I would keep him and take the refund and donate it to your local gsd rescue!


----------



## BabyBruno

*Re: Light puppy will color darken?*

Hmm, I think I will do that. We paid $200 for him. Oh and I called the place that I wanted to go to practice and they agree, that it looks like more opportunities will be opening up for mix breeds. We have an appointment for tomorrow afternoon to start getting him-and me- familiar with stuff. Thanks for your help.


----------



## APBTLove

*Re: Light puppy will color darken?*

If he is a pit/GSD he should be an agility master...

Good luck with him


----------



## Odimus

*Re: Light puppy will color darken?*

When Freykja was about 3 months old she looked exactly like a Belgian Malinois...golden with a black nose. Her dad was dark and mom was a grey sable...they were afraid that I wouldn't want her because of her coloring...by the time she hit 4 months her grey sable self came out and she is dark...


----------



## BabyBruno

*Re: Light puppy will color darken?*

Interesting, well either way he is a great little guy and I can't wait to get started. Thanks everyone.


----------



## Justin0406

*Light color sable*

My sable is light coat as well... pics at 8 weeks are different at 11 wks


----------



## blackviolet

BabyBruno said:


> Well, I was thinking along the same things too. Unfortunately, my husband bought him already. He looks a little "off" for me as far as for GSD. His coat as not as short as a boxer, not as short as a great dane for sure, but still its not as fluffy or cozy as I remember Bruno's being.I would rather have adopted from the shelter than buy, especially if we were not getting a pure bred. Oh well. Live and Learn I suppose.

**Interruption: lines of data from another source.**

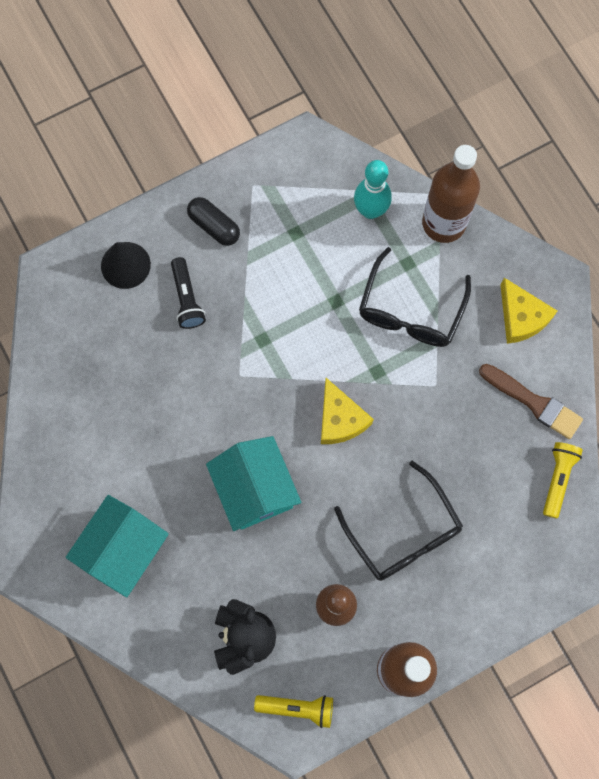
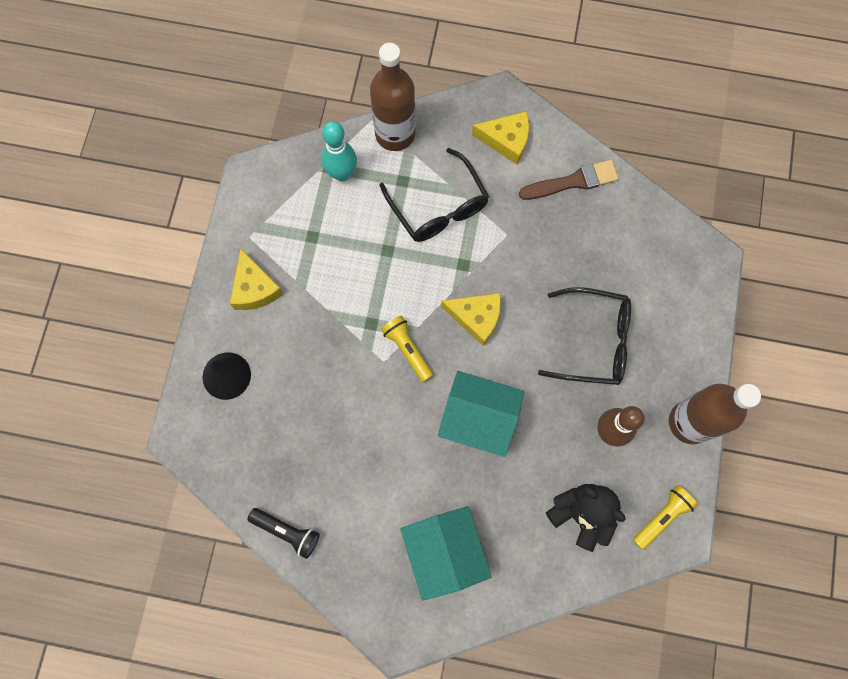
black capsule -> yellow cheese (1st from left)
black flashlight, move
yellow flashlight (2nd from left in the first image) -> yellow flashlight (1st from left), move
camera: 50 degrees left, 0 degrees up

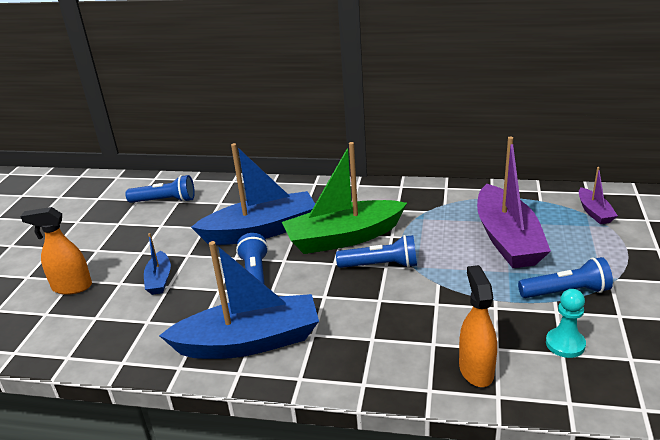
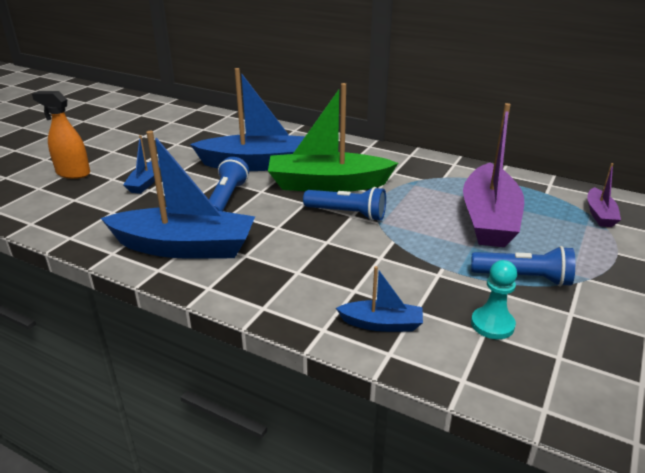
orange spray bottle (2nd from left) -> blue boat (4th from left)
blue flashlight (1st from left) -> none
camera: 15 degrees right, 0 degrees up

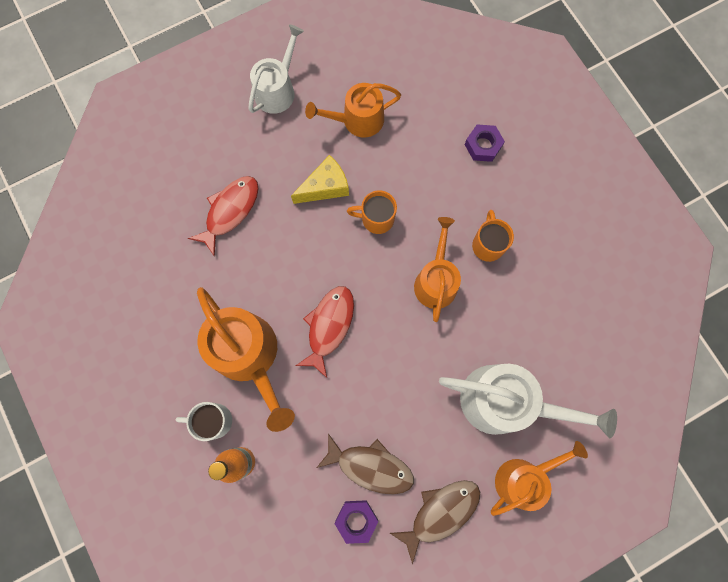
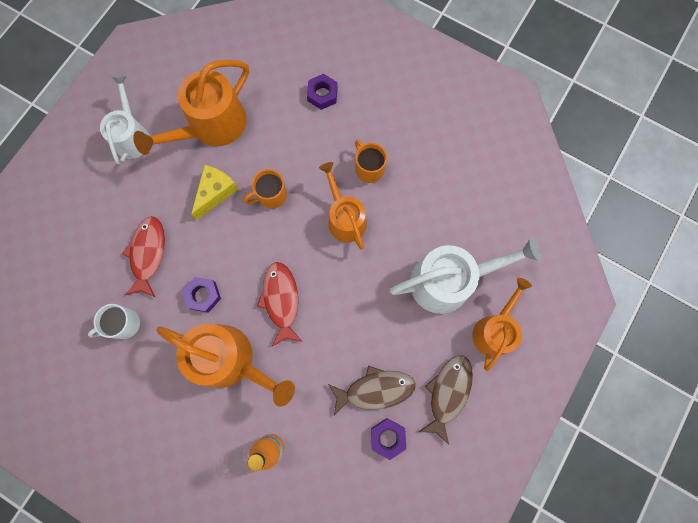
white mug, move
orange watering can (2nd from left in the first image) -> orange watering can (1st from left), x1.52
none -> purple nut (1st from left)
camera: 30 degrees left, 0 degrees up

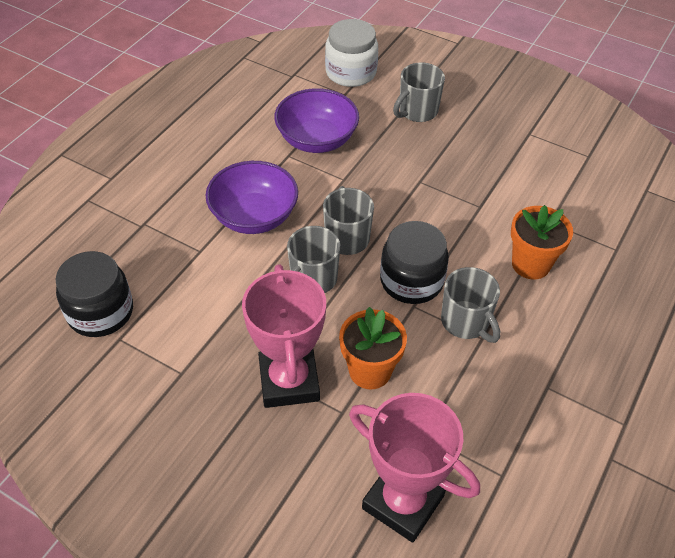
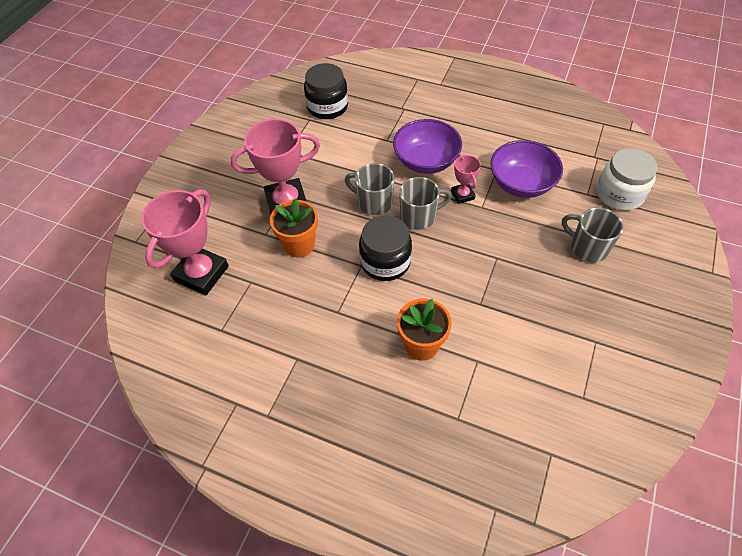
none -> pink trophy (3rd from left)
grey mug (4th from left) -> none
camera: 85 degrees right, 5 degrees up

The same thing happened to us when we got Victor. He has very close/slick fur, not GSD fur, but not as short as a boxer's either. He's DEFINITELY not an "unpapered purebred" like they tried to say he was, but there was no way my husband was leaving him there. I would also rather have adopted a dog, but I kinda feel like we DID adopt him. I mean, we paid next to nothing, and they had the puppies in a shitty situation, so even though he definitely wasn't what we were looking for, my husband brought him home anyway, and we love him to death, although he still has issues from those people.  But who knows what they may have done with him if we hadn't taken him? He probably would have been dumped at the pound.


----------



## FuryanGoddess

My red sable is very light as well. As a small pup, he had a lot more black in him. At about 10 wks it ALL fell out! ALL OF IT. He was this light red, rusty color. My hubs called him pink. Said he was pink w/ a black tail.

He's now 15 wks and the black is slowly working it's way back in. I have no idea what color he will turn out to be. So, if your pup is sable, there is a chance he will darken. 

As for as being a mixed, I can't tell. The pix are kinda hard to see. Some think maybe my Murphy might be mixed, like my sister, but what the heck does she know. I'm almost convinced her GSD is a mix. White GSD my butt! 

He's heavy, 30 lbs at 15 wks. Shorter than my Zeva who is 54 lbs at 9 1/2 mos. He's hard to pick up, has a broader face and will be generally a lot bigger than her, but shorter. 

I had another female, red gsd, possibly sable and she was really boxy too. I posted pix her and they all think she was pure, but had soft ears. 

The thing is, if he acts like a GSD, well, isn't that the most important thing? If you already bonded w/ him, why get rid of him. 200 bucks for a healthy dog isn't a lot to part w/. Most shelter dogs cost that much around here and sometimes their health or temperament can be a bit off. He's a baby, you got plenty of time to train and learn him how you want him. 

What did his litter mates look like. 

Keep the dog if you love him. Forget about the 200 bucks. Think of it as paying her for cleaning up 8 wks of poop and pee and feeding him, shots, wormer... and just love your unique GSD, mixed or not!


----------



## Justin0406

*Sable GSD color change*

I'm glad I took picture of this lil fellow... his sable coat is changing weekly. Had I not taken pictures I would have forgotten what he looked like when he was younger. His sides have a darkened saddle pattern with black on top... His thigh and tail has darken... I miss the tan tail wth the distinct black markings. They are still there but not as distinct as once before... We got him and 8 weeks and now his 16 weeks and we are looking at a total different puppy. The only thing constant is that he still loves to chew my hand instead of his toys...


----------



## FuryanGoddess

Nice looking pup. I need to take a new pix of Murphy. 

He's really dark red now, almost brown and is getting some black in him. He's a good pup and darkening nicely. Every says he's cute lol.. so that's a good think. Got big feet and ears, but not as huge as Zeva's were.


----------